* [What you have to do]: Write out, word for word, every line from the one containing "antreprenor pasionat de" through the last line of the records below, both ends included.

* [Extracted material]:
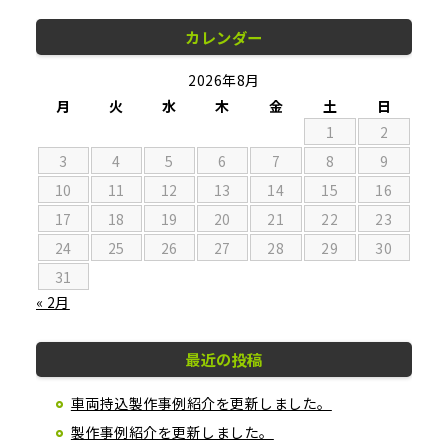
カレンダー
2026年8月
月
火
水
木
金
土
日
1
2
3
4
5
6
7
8
9
10
11
12
13
14
15
16
17
18
19
20
21
22
23
24
25
26
27
28
29
30
31
« 2月
最近の投稿
車両持込製作事例紹介を更新しました。
製作事例紹介を更新しました。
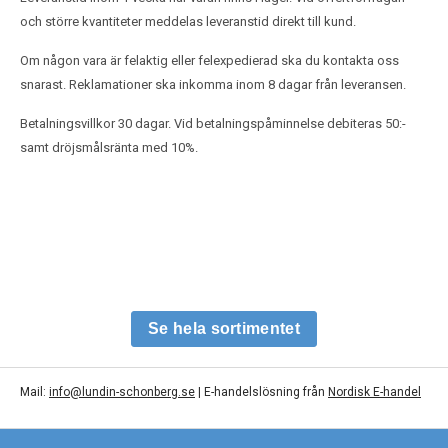
och större kvantiteter meddelas leveranstid direkt till kund.
Om någon vara är felaktig eller felexpedierad ska du kontakta oss
snarast. Reklamationer ska inkomma inom 8 dagar från leveransen.
Betalningsvillkor 30 dagar. Vid betalningspåminnelse debiteras 50:-
samt dröjsmålsränta med 10%.
Se hela sortimentet
Mail:
info@lundin-schonberg.se
| E-handelslösning från
Nordisk E-handel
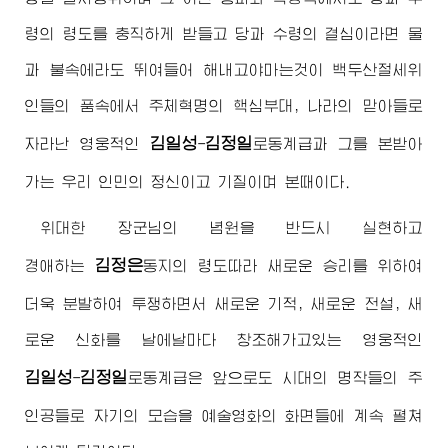
령의 령도를 충직하게 받들고 당과 수령의 결심이라면 물
과 불속에라도 뛰여들어 해내고야마는것이 백두산절세위
인들의 품속에서 주체혁명의 핵심부대, 나라의 맏아들로
김일성
김정일
자라난 영웅적인
-
로동계급과 그를 본받아
가는 우리 인민의 정신이고 기질이며 본때이다.
위대한
장군님
의 념원을 반드시 실현하고
김정은
경애하는
동지
의 령도따라 새로운 승리를 위하여
더욱 분발하여 투쟁하면서 새로운 기적, 새로운 전설, 새
로운 신화를 날에날마다 창조해가고있는 영웅적인
김일성
김정일
-
로동계급은 앞으로도 시대의 명작들의 주
인공들로 자기의 모습을 예술영화의 화면들에 계속 펼쳐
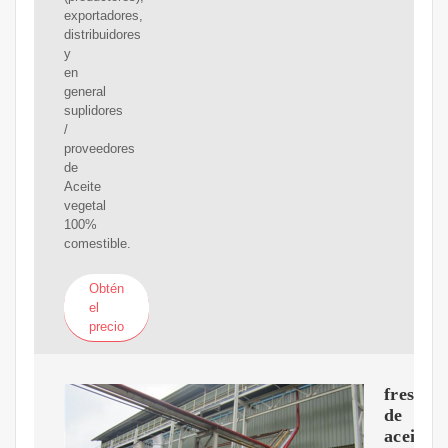
exportadores,
distribuidores
y
en
general
suplidores
/
proveedores
de
Aceite
vegetal
100%
comestible.
Obtén
el
precio
fresado
de
aceite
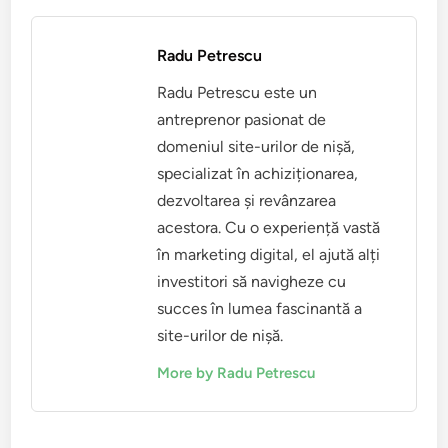
Radu Petrescu
Radu Petrescu este un
antreprenor pasionat de
domeniul site-urilor de nișă,
specializat în achiziționarea,
dezvoltarea și revânzarea
acestora. Cu o experiență vastă
în marketing digital, el ajută alți
investitori să navigheze cu
succes în lumea fascinantă a
site-urilor de nișă.
More by Radu Petrescu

* [Written reply]:
antreprenor pasionat de
domeniul site-urilor de nișă,
specializat în achiziționarea,
dezvoltarea și revânzarea
acestora. Cu o experiență vastă
în marketing digital, el ajută alți
investitori să navigheze cu
succes în lumea fascinantă a
site-urilor de nișă.
More by Radu Petrescu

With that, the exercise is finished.